A Wayne State University School of Medicine faculty member will be among the keynote speakers for the 21st annual Congress of International Drug Discovery Science and Technology next month in Kobe, Japan.
Bhanu Jena, Ph.D., D.Sc., the George E. Palade University Professor and Distinguished Professor of Physiology, will present “The Porosome Secretory Nanomachine: Discovery to Therapy” on May 12 during the congress meeting.
In the mid-1990s, Dr. Jena discovered the then-new porosome cellular structure, which governs secretion in cells. During the next 30 years, he and his research team solved the structure and composition of the porosome complex, and functionally reconstituted it into lipid membrane and in live cells.

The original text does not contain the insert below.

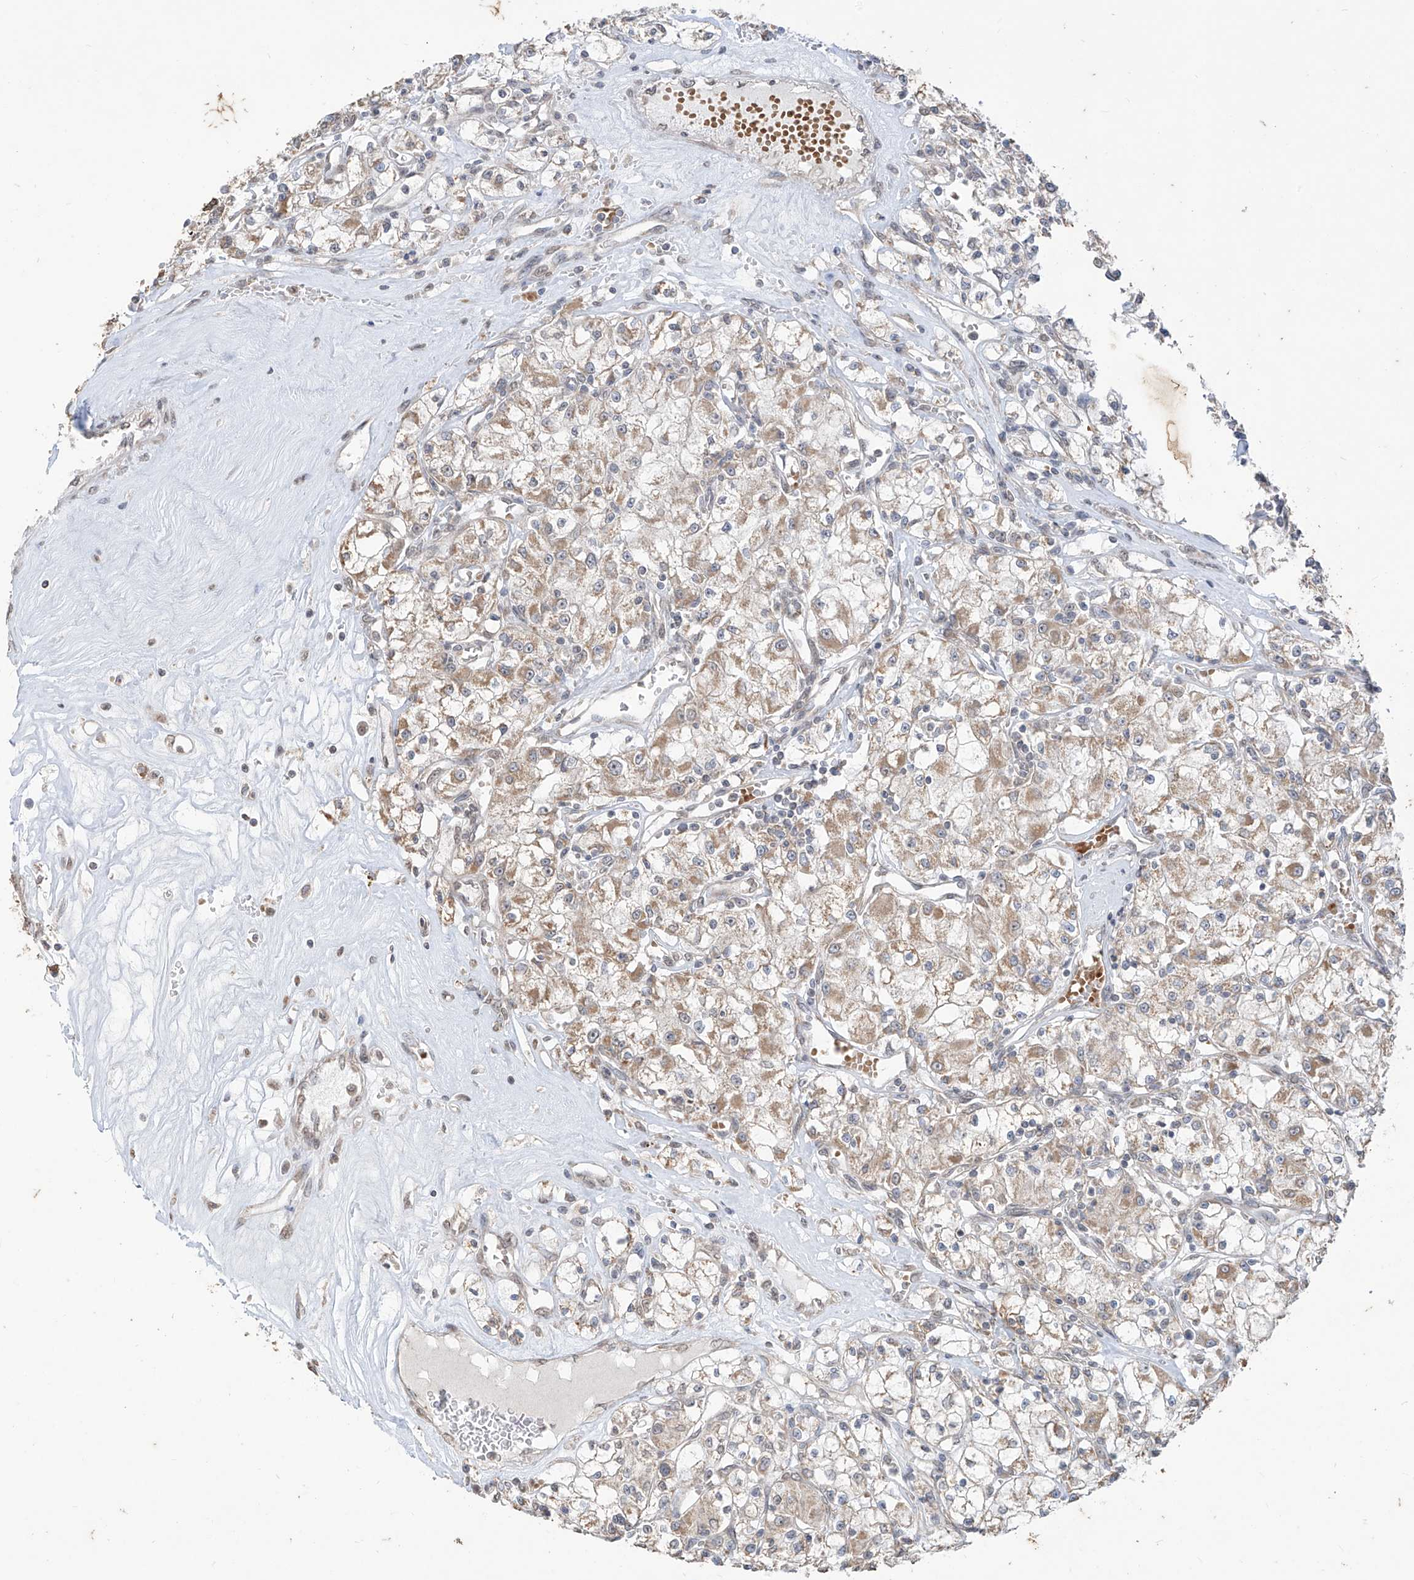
{"staining": {"intensity": "weak", "quantity": ">75%", "location": "cytoplasmic/membranous"}, "tissue": "renal cancer", "cell_type": "Tumor cells", "image_type": "cancer", "snomed": [{"axis": "morphology", "description": "Adenocarcinoma, NOS"}, {"axis": "topography", "description": "Kidney"}], "caption": "About >75% of tumor cells in renal cancer (adenocarcinoma) show weak cytoplasmic/membranous protein expression as visualized by brown immunohistochemical staining.", "gene": "MTUS2", "patient": {"sex": "female", "age": 59}}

Porosomes are cup-shaped lipoprotein structures at the cell plasma membrane, where secretory vesicles transiently dock and fuse to release intra-vesicular contents during secretion. Porosomes measure around 100 to 180 nanometers in endocrine and exocrine cells and 15 nanometers at the nerve terminal. Porosomes are composed of approximately 30 proteins. The principles discovered and described by Dr. Jena proved to be universal, operating similarly in all animal cells.
A number of human diseases are caused by mutations in some of the 30+ proteins composing the porosome complex. Dr. Jena’s discovery of the porosome, in addition to providing a deep understanding of cell secretion, has contributed to the establishment of a drug development platform for the treatment of a wide range of diseases. Among the examples of the therapeutic application of the porosome discovery is the reconstitution of the porosome complex into the cystic fibrosis transmembrane conductance regulator mutated cells that restore normal mucin secretion, and porosome reconstitution into stem cell-derived insulin-secreting beta cells in the treatment of Type 1 diabetes.
In recent years, Dr. Jena's laboratory has developed Differential Expansion Microscopy, and novel approaches to understanding the energetics of single biological molecules as they interact with other molecules, including ions, capable of revealing the structure-function of proteins at the single molecular level and its use in detection of pathogens, disease and therapy.